### [Exercise goal]
Answer these questions about the crochet blanket post, one per line:
1. Which week of the project does the crochet blanket post announce?
2. In which town was the writer born?
3. What is the name of the stitch for this week?

Week 4 already! 😊 I’ve been totally amazed by all the blankets being made so far… and some people are even making two! I’m humbled, grateful and genuinely honoured that so many people are putting their trust in me with this project as no one (not even me!) knows what these blankets will look like at the end! But they are looking fabulous so far don’t you think? 😃😃 I don’t think you can ever go too wrong with any kind of crocheted blanket…
Over on Instagram just out of interest, I asked people who are joining in to let me know where they are from… it’s amazing! There are lots of you from various parts of England including the Isle of Man and Isle of Wight, we have people from Wales, Scotland and Northern Ireland too. Also South Africa, Ireland, USA, Canada, Australia, Belgium, France, The Netherlands (someone is making it in Zoetermeer, the town I was born in!!), Germany, Switzerland, Italy, Turkey, Bahrain, Iran, Gibraltar, Spain, Sweden, Denmark, Japan, South Korea, Russia and Singapore!
I’d love to know where some of you lovely readers are from so do let me know in the comments below- this really is a global community!
Now we’re going to go very coastal and seaside inspired this week! Of course you can choose whichever colours you like but mine will be blues and greens for the next couple of weeks as this is ‘Long Wave’ stitch and is just like the water and sea… I really love these stitch combinations.

### [Data listing]
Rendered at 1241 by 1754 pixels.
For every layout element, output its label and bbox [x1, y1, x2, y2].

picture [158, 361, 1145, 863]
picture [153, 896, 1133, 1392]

---

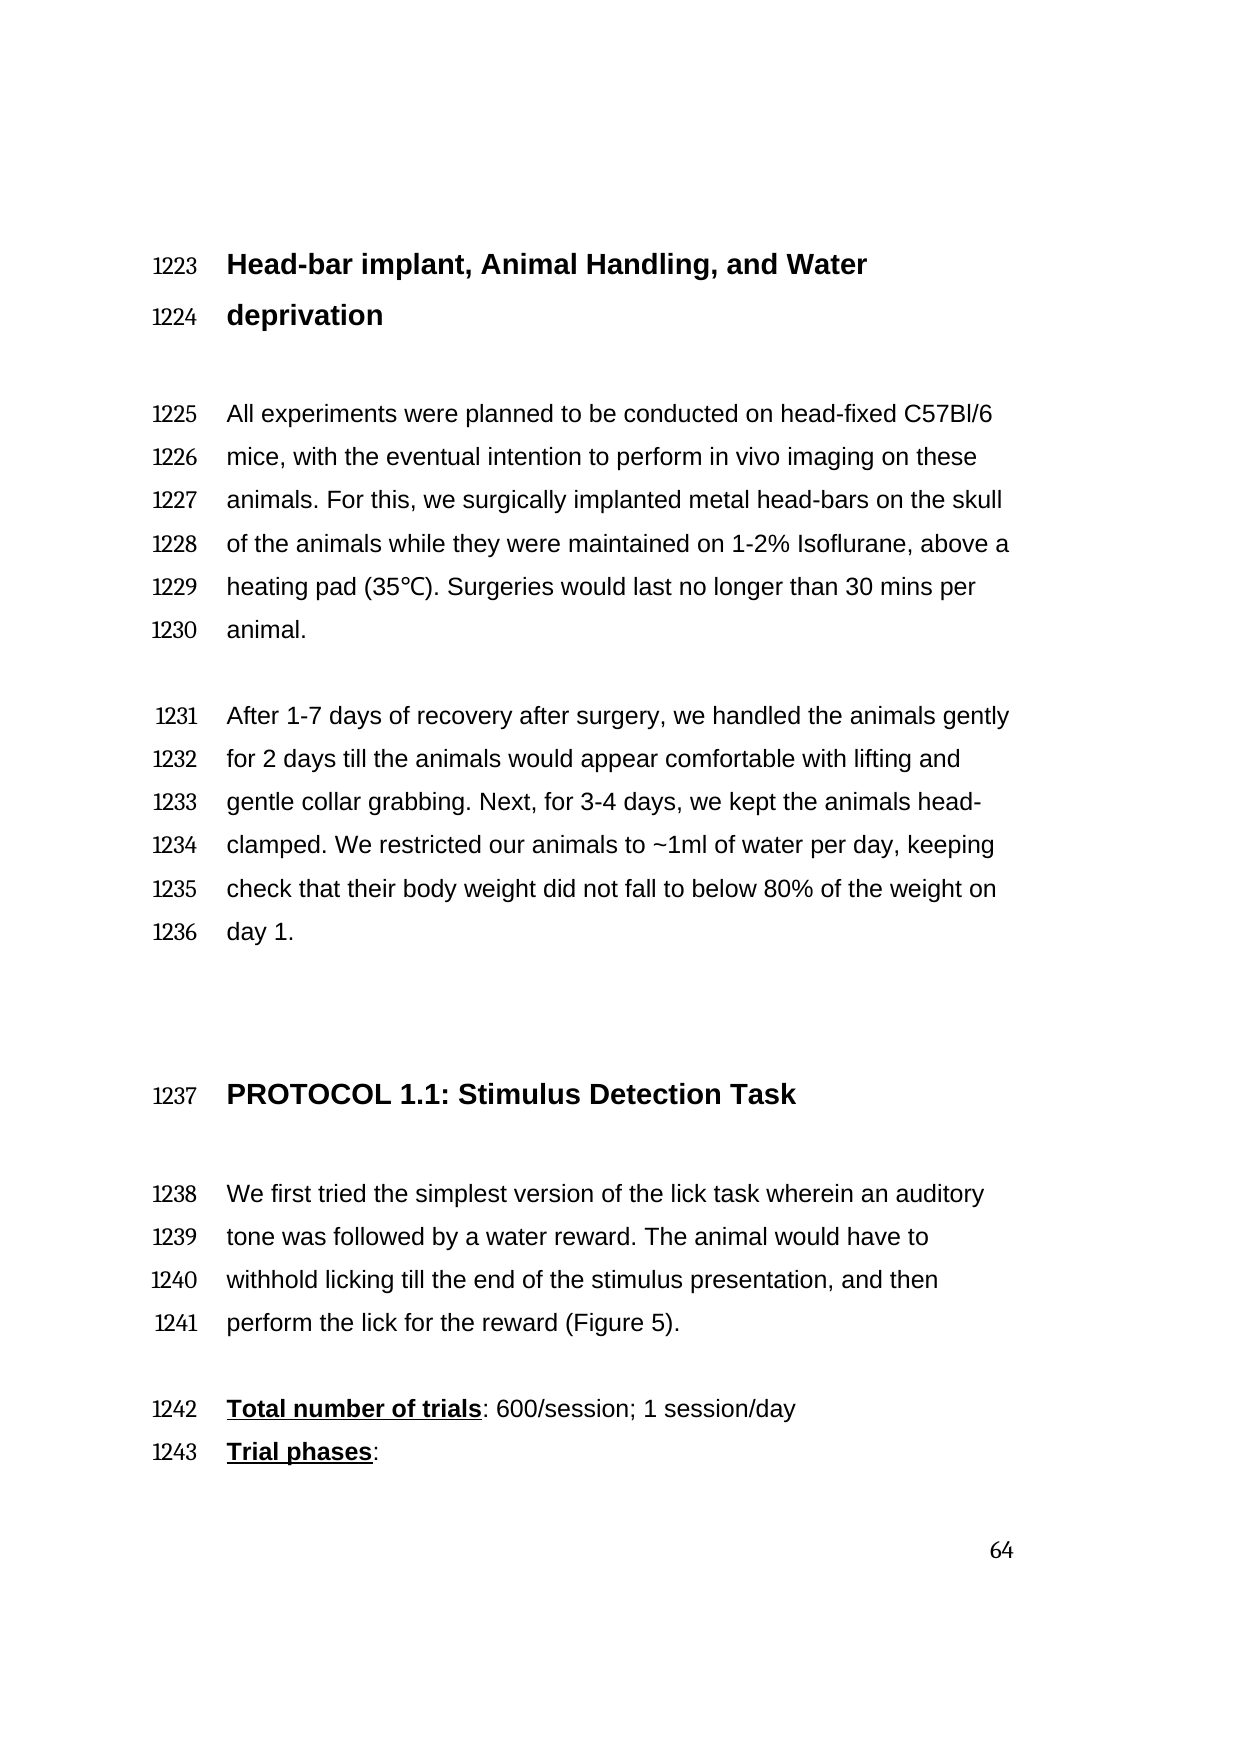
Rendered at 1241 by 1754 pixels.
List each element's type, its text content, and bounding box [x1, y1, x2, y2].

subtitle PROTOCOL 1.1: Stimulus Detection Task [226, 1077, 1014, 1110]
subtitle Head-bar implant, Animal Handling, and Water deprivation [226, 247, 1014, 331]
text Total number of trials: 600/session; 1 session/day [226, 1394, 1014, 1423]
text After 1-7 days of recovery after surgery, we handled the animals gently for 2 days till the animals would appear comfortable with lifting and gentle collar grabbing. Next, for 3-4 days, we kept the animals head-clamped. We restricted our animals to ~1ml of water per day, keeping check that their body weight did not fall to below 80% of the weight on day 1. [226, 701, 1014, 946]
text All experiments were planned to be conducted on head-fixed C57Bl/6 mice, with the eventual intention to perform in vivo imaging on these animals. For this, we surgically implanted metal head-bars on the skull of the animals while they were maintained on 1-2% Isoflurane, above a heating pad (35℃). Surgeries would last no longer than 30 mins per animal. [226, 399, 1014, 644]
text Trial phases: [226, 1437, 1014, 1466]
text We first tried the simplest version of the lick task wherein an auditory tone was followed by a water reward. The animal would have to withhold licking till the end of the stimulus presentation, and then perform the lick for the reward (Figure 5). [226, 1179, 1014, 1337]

### [Finished task]
1. Week 4
2. Zoetermeer
3. Long Wave stitch